[Records supplied start]

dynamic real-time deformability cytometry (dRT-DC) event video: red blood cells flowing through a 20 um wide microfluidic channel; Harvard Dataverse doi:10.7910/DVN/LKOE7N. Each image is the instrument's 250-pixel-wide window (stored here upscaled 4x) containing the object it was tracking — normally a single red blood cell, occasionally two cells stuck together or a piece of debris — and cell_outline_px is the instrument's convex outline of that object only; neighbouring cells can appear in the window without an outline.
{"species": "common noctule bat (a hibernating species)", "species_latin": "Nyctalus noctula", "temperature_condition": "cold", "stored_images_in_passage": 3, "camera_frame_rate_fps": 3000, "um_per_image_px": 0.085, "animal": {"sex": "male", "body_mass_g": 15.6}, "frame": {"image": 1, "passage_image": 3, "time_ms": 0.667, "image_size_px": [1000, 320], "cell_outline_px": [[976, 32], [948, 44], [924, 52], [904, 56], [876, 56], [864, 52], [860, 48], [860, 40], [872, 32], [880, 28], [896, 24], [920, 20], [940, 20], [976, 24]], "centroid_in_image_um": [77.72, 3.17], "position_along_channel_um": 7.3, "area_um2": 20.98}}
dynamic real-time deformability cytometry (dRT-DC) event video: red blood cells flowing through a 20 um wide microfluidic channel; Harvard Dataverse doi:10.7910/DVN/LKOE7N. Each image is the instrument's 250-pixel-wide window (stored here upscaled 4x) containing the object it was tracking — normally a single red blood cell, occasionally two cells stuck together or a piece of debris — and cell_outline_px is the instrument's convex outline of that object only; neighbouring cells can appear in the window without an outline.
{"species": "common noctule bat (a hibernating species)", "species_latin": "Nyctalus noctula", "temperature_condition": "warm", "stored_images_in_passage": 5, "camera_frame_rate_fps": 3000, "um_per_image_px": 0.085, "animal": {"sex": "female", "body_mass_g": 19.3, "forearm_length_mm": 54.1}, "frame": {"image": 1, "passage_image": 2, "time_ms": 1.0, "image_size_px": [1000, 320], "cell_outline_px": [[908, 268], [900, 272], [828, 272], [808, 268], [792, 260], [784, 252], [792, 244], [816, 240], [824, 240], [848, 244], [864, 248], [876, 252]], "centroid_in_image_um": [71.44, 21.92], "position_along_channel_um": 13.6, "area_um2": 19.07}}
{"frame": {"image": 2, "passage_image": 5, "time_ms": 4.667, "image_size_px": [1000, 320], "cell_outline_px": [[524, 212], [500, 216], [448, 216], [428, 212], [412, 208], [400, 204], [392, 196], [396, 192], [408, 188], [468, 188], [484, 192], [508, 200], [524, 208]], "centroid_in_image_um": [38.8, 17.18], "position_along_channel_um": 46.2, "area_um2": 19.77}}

[Records supplied end]

▶ **Description of the task**: Please output every record, keeping each line exact.

▶ **Answer**:
dynamic real-time deformability cytometry (dRT-DC) event video: red blood cells flowing through a 20 um wide microfluidic channel; Harvard Dataverse doi:10.7910/DVN/LKOE7N. Each image is the instrument's 250-pixel-wide window (stored here upscaled 4x) containing the object it was tracking — normally a single red blood cell, occasionally two cells stuck together or a piece of debris — and cell_outline_px is the instrument's convex outline of that object only; neighbouring cells can appear in the window without an outline.
{"species": "common noctule bat (a hibernating species)", "species_latin": "Nyctalus noctula", "temperature_condition": "cold", "stored_images_in_passage": 3, "camera_frame_rate_fps": 3000, "um_per_image_px": 0.085, "animal": {"sex": "male", "body_mass_g": 15.6}, "frame": {"image": 1, "passage_image": 3, "time_ms": 0.667, "image_size_px": [1000, 320], "cell_outline_px": [[976, 32], [948, 44], [924, 52], [904, 56], [876, 56], [864, 52], [860, 48], [860, 40], [872, 32], [880, 28], [896, 24], [920, 20], [940, 20], [976, 24]], "centroid_in_image_um": [77.72, 3.17], "position_along_channel_um": 7.3, "area_um2": 20.98}}
dynamic real-time deformability cytometry (dRT-DC) event video: red blood cells flowing through a 20 um wide microfluidic channel; Harvard Dataverse doi:10.7910/DVN/LKOE7N. Each image is the instrument's 250-pixel-wide window (stored here upscaled 4x) containing the object it was tracking — normally a single red blood cell, occasionally two cells stuck together or a piece of debris — and cell_outline_px is the instrument's convex outline of that object only; neighbouring cells can appear in the window without an outline.
{"species": "common noctule bat (a hibernating species)", "species_latin": "Nyctalus noctula", "temperature_condition": "warm", "stored_images_in_passage": 5, "camera_frame_rate_fps": 3000, "um_per_image_px": 0.085, "animal": {"sex": "female", "body_mass_g": 19.3, "forearm_length_mm": 54.1}, "frame": {"image": 1, "passage_image": 2, "time_ms": 1.0, "image_size_px": [1000, 320], "cell_outline_px": [[908, 268], [900, 272], [828, 272], [808, 268], [792, 260], [784, 252], [792, 244], [816, 240], [824, 240], [848, 244], [864, 248], [876, 252]], "centroid_in_image_um": [71.44, 21.92], "position_along_channel_um": 13.6, "area_um2": 19.07}}
{"frame": {"image": 2, "passage_image": 5, "time_ms": 4.667, "image_size_px": [1000, 320], "cell_outline_px": [[524, 212], [500, 216], [448, 216], [428, 212], [412, 208], [400, 204], [392, 196], [396, 192], [408, 188], [468, 188], [484, 192], [508, 200], [524, 208]], "centroid_in_image_um": [38.8, 17.18], "position_along_channel_um": 46.2, "area_um2": 19.77}}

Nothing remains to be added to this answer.